Stored items |
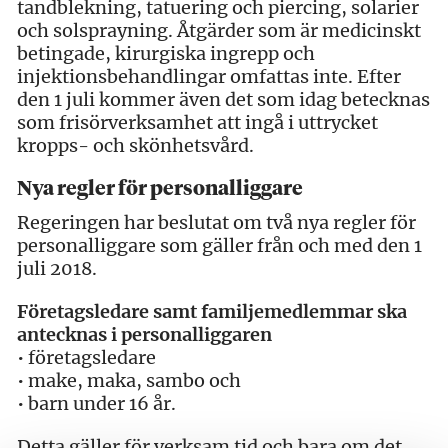
tandblekning, tatuering och piercing, solarier
och solsprayning. Åtgärder som är medicinskt
betingade, kirurgiska ingrepp och
injektionsbehandlingar omfattas inte. Efter
den 1 juli kommer även det som idag betecknas
som frisörverksamhet att ingå i uttrycket
kropps- och skönhetsvård.
Nya regler för personalliggare
Regeringen har beslutat om två nya regler för
personalliggare som gäller från och med den 1
juli 2018.
Företagsledare samt familjemedlemmar ska
antecknas i personalliggaren
• företagsledare
• make, maka, sambo och
• barn under 16 år.
Detta gäller för verksam tid och bara om det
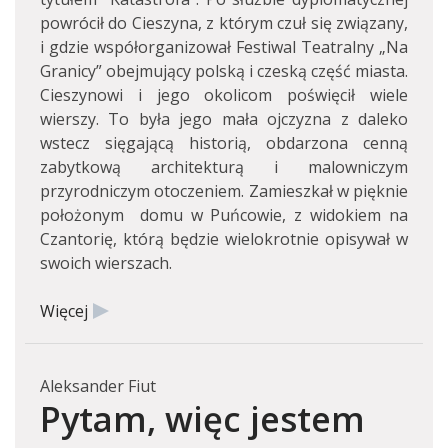
powrócił do Cieszyna, z którym czuł się związany,
i gdzie współorganizował Festiwal Teatralny „Na
Granicy” obejmujący polską i czeską część miasta.
Cieszynowi i jego okolicom poświęcił wiele
wierszy. To była jego mała ojczyzna z daleko
wstecz sięgającą historią, obdarzona cenną
zabytkową architekturą i malowniczym
przyrodniczym otoczeniem. Zamieszkał w pięknie
położonym domu w Puńcowie, z widokiem na
Czantorię, którą będzie wielokrotnie opisywał w
swoich wierszach.
Więcej
Aleksander Fiut
Pytam, więc jestem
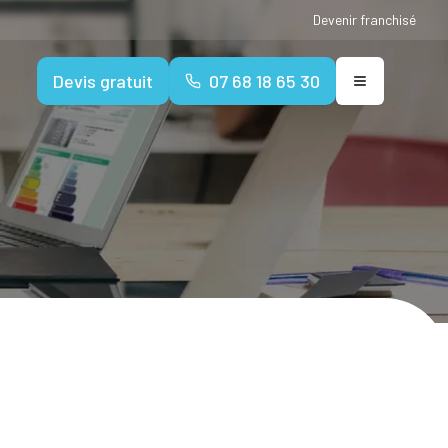
Devenir franchisé
Devis gratuit
07 68 18 65 30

TASK PROMPT | Only the lines from the one holding "przyrodniczym otoczeniem. Zamieszkał" through the last line of the records should be output, please, exactly and without any pictures.

RESPONSE AREA |
przyrodniczym otoczeniem. Zamieszkał w pięknie
położonym domu w Puńcowie, z widokiem na
Czantorię, którą będzie wielokrotnie opisywał w
swoich wierszach.
Więcej
Aleksander Fiut
Pytam, więc jestem
Devenir franchisé
Devis gratuit
07 68 18 65 30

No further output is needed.